Time to ditch the language of the past

Metrication took place in the UK in 1965. So why, nearly half a century after imperial measurements were supposedly deemed surplus to requirements, am I memorising formulas that convert 21st century units into language that my grandfathers used?



I am currently enjoying my fertiliser training. As a part of the FACTS syllabus, we are expected to know how many hundredweight of fertiliser should be applied to an acre of wheat. I have a very bad memory for information that I don’t regard as important (my wife often reminds me that a wedding anniversary once fell foul of this filter) and, as far as I am concerned, poles, perches, units, bags, and hundredweights certainly fall into that category.


So why is farming so reluctant to let go of imperial measures? It is time that we draw a line in the sand? Agree that they made an important contribution to farming, but consign them to history. The longer we allow people to use these archaic measures the longer we enable them and handicap the farmers of tomorrow.


Regardless of Nick Clegg’s disparaging remarks towards employing kin within family businesses, farmer’s sons and daughters will play an important role in farming for many years. If the elders persist in talking “Farm Latin” it is fair to assume that their offspring will also converse in units, bags and acres. It is a vicious circle and the cycle needs to be broken.


But more vexing (and rather amusing) is the way our industry selects the unit of measurement depending on emphasis. If a farmer wants to describe the size of his farm, he talks in acres, unless its over 1,000 hectares in which case I am told it is very gauche to talk acres.

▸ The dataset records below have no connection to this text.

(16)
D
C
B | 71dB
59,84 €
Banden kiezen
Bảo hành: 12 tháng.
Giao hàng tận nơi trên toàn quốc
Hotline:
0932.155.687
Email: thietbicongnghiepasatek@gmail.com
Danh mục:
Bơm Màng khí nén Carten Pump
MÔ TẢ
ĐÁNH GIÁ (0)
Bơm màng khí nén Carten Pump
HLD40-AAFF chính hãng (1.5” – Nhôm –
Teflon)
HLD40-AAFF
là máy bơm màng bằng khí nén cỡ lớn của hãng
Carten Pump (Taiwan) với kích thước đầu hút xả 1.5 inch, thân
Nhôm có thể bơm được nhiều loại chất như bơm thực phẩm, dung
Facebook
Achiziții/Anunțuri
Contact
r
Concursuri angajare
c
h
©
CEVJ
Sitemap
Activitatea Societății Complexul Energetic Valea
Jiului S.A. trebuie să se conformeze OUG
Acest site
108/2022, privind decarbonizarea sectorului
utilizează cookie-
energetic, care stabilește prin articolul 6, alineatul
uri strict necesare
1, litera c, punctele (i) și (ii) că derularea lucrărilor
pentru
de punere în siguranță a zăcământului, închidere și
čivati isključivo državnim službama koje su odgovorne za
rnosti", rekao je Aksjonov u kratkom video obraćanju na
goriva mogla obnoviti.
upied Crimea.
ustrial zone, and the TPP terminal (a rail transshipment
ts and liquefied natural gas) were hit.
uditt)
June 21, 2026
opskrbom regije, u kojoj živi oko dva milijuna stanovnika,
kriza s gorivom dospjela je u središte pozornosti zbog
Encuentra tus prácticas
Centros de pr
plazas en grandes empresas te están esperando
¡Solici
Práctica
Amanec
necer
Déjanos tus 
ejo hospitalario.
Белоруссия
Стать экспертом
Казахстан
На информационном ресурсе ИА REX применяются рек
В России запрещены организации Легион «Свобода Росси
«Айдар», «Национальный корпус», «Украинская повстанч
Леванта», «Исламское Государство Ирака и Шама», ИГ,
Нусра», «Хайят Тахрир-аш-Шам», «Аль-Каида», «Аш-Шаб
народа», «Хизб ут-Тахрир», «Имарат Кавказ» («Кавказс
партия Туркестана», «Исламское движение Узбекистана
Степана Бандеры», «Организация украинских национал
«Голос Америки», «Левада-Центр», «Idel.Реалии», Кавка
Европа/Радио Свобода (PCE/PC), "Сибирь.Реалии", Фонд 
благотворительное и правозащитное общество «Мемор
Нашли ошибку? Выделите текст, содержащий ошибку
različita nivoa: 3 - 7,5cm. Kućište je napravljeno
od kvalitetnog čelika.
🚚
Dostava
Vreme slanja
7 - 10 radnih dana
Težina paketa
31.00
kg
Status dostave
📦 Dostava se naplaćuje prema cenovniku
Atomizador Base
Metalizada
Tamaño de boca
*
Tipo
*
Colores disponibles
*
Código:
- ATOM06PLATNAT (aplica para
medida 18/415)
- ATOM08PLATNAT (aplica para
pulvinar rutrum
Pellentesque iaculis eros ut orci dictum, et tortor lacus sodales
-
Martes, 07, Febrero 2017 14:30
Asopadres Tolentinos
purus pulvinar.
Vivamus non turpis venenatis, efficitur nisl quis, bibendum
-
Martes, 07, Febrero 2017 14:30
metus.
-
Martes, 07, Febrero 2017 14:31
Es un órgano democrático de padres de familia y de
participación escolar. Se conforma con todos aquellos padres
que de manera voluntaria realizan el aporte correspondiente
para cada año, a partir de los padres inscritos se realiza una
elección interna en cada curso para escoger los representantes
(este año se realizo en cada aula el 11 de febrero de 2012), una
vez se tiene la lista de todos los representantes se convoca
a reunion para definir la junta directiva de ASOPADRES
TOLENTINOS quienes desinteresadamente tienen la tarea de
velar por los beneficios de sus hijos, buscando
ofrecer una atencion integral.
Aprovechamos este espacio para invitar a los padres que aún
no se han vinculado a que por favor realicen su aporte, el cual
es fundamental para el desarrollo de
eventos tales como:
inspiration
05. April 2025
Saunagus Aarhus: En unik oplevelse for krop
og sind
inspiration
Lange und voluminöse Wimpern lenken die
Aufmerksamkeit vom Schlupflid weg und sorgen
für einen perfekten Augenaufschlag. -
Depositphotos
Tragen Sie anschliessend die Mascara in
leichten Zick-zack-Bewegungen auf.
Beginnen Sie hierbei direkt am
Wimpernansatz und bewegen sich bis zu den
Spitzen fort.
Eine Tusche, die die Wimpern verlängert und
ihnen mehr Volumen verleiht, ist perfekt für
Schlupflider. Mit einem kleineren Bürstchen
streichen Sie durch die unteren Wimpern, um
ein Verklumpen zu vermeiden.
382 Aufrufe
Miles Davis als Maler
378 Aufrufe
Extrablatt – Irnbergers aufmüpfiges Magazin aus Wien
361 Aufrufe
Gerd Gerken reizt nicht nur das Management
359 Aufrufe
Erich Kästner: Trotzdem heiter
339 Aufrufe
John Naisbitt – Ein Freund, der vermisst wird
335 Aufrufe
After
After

When the farmer refers to his combine header, it is always in feet – but divulge how much diesel costs and litres are preferred to gallons as the chosen denomination.


Agronomists, GPS soil analysts and machinery manufacturers are all experts at this art. They will refer to performance in terms of hectares, but will price the cost of that performance in acres.


Our industry has been a world leader in the manipulation of measurement since decimalisation. The joy of this deceit is that it has no rules. It allows anyone to choose when and where they abuse – switching between imperial and metric like a chameleon to its environment.


Pub yields, the ones that we share with our drinking pals, but not with Her Majesty’s Revenue and Customs, are the gold standard in measurement deceit. Fuelled by five pints of Old Codger, 4 tonnes/acre lacks flair for a good boast. It is far too easily trumped by a contrived metric card. Twenty-four hundredweight per hectare will win the annual wheat award in most village bars, though I am yet to hear of a better yield than the 49.5 bushels/rood bragged by a farmer in a pub on the Lincolnshire Wolds in 2009.


Even this magazine deliberated long and hard on its decision to quote farm size in hectares rather than acres. Perhaps the worry was that land agents would sue for defamation. No one likes others describing their crown jewels in a smaller denomination. I understand their reservation – to advertise land at £16,000/ha is eye-watering, but is it wrong?


If UK farming is an industry of the future, isn’t it time we stopped talking in a language from the past?



Ian Pigott is 40 and farms 700ha in Hertfordshire. The farm is a LEAF demonstration unit, with 130ha of organic arable. Ian is also the founder of Open Farm Sunday.